While he recognized that times and people had changed, he said that many so-called professionals weren’t professional at all.

“Professionals,” he said, “do it even if they don’t feel like it. They do it to a higher standard because they have higher standards. They set an example in all that they do.”

Your Street
Everyone drives the roads, highways and expressways where we live and work. Generally, these roadways can be put into one of three categories; one way streets, two way streets and dead ends. Business relationships can be looked at the same way.

People on dead ends offer nor take anything from others. They are dead ends in terms of exchanging information and probably don’t know or understand the value of relationships and the concept of sharing, or they may understand it completely and not want to bother with the process.

People on one way streets are takers. The flow of information and exchange is very one-sided; it goes one way only and if there is little, if anything coming back. Actions speak louder than words and it soon becomes clear to those who deal with this kind of individual what the true nature of the relationship is.

Those on two way streets are comfortable with the give and take that goes into a balanced relationship.
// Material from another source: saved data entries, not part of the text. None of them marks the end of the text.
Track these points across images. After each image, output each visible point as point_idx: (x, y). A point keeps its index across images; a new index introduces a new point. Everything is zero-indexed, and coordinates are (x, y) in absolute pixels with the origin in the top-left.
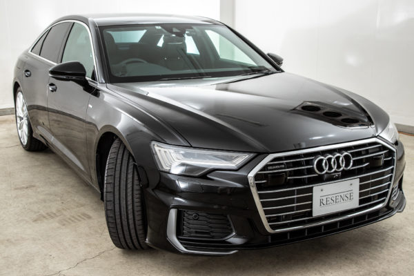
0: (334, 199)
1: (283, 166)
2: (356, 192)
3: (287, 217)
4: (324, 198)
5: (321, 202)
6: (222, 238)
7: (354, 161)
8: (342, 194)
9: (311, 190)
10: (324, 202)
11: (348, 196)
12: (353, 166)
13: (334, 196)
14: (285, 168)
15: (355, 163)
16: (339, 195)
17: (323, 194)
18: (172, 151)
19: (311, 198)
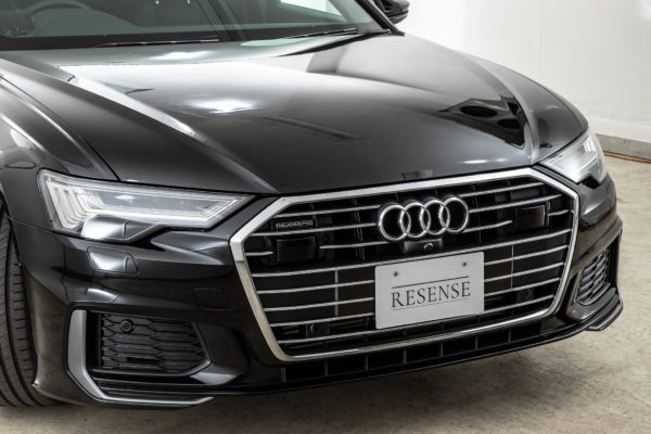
0: (426, 294)
1: (310, 223)
2: (477, 281)
3: (319, 330)
4: (403, 292)
5: (396, 300)
6: (182, 371)
7: (471, 215)
8: (444, 285)
9: (370, 273)
10: (403, 299)
11: (459, 289)
12: (469, 226)
13: (426, 286)
14: (314, 227)
15: (474, 220)
16: (437, 285)
17: (399, 281)
18: (79, 190)
19: (370, 290)
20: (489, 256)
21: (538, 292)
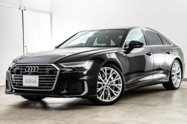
4: (26, 80)
8: (32, 80)
9: (22, 76)
10: (27, 81)
11: (35, 81)
14: (19, 68)
15: (39, 71)
17: (26, 78)
19: (22, 79)
20: (39, 77)
21: (50, 85)
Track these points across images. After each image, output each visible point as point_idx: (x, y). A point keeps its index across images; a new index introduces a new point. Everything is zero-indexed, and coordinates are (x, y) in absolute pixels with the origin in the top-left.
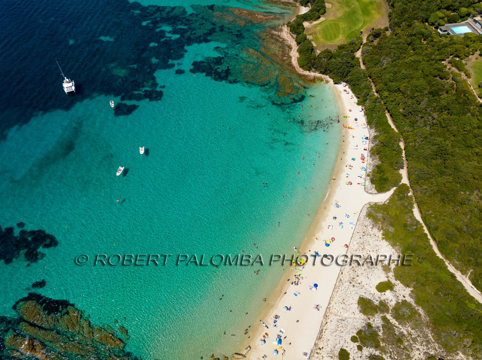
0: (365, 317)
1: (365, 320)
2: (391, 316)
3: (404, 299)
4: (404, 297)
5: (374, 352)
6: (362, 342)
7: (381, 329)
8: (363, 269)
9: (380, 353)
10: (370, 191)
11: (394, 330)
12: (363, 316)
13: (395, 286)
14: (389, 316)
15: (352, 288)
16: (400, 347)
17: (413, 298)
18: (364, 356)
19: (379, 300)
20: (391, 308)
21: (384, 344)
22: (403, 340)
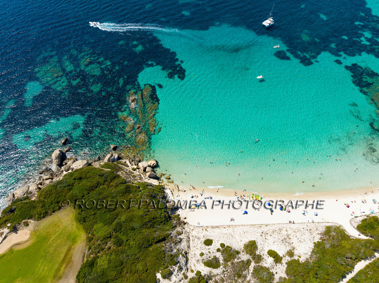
0: (243, 249)
1: (241, 250)
2: (255, 266)
3: (275, 273)
4: (276, 273)
5: (221, 260)
6: (223, 251)
7: (240, 260)
8: (279, 238)
9: (222, 263)
10: (353, 223)
11: (245, 270)
12: (242, 247)
13: (281, 264)
14: (253, 264)
15: (259, 235)
16: (234, 277)
17: (279, 280)
18: (214, 254)
19: (261, 254)
20: (260, 264)
21: (230, 265)
22: (241, 278)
This is the best kind of business relationship, because both parties are trying to use the combined resources available to improve both interests. Sometimes “score” is kept, but more often it is not. Even if this street is narrow, traffic flows in both directions.

Planning Scenarios
One of the big problems with planning is that many have become programmed to think in terms of “either or.” Our brain says, “Either it will happen or it won’t.” For many, this is a cop out.

This type of thinking tends to make decisions rather simple, but it doesn’t allow much room for being either optimistic or realistic.

Another way to consider planning is to take the possible outcomes and divide them into three categories. The first would be “best case” where it all works out, no hiccups or problems. The CAVE people (“Citizens against Virtually Everything”) just laugh at this scenario because once they know what the best case is, you can bet they will be strong in their efforts to make sure it doesn’t turn out to be the best case.

The second case is the worst case. Everything that can go wrong will go wrong and plans are made accordingly. Optimists don’t like to visit this scenario because it makes them feel negative.

The third case is the middle case; the realistic view. This is the “most likely” scenario. Things won’t go as planned, but the goals will be achieved, probably late, over budget and with some problems.

Yoda’s Words

In the movie “The Empire Strikes Back” Luke Skywalker spends time training with Yoda, the Jedi knight. At one point Yoda tells Luke to perform a specific task, to which Luke replies, “I’ll try.”

Yoda looks at Luke and speaks clearly: “Do or do not. There is no try.”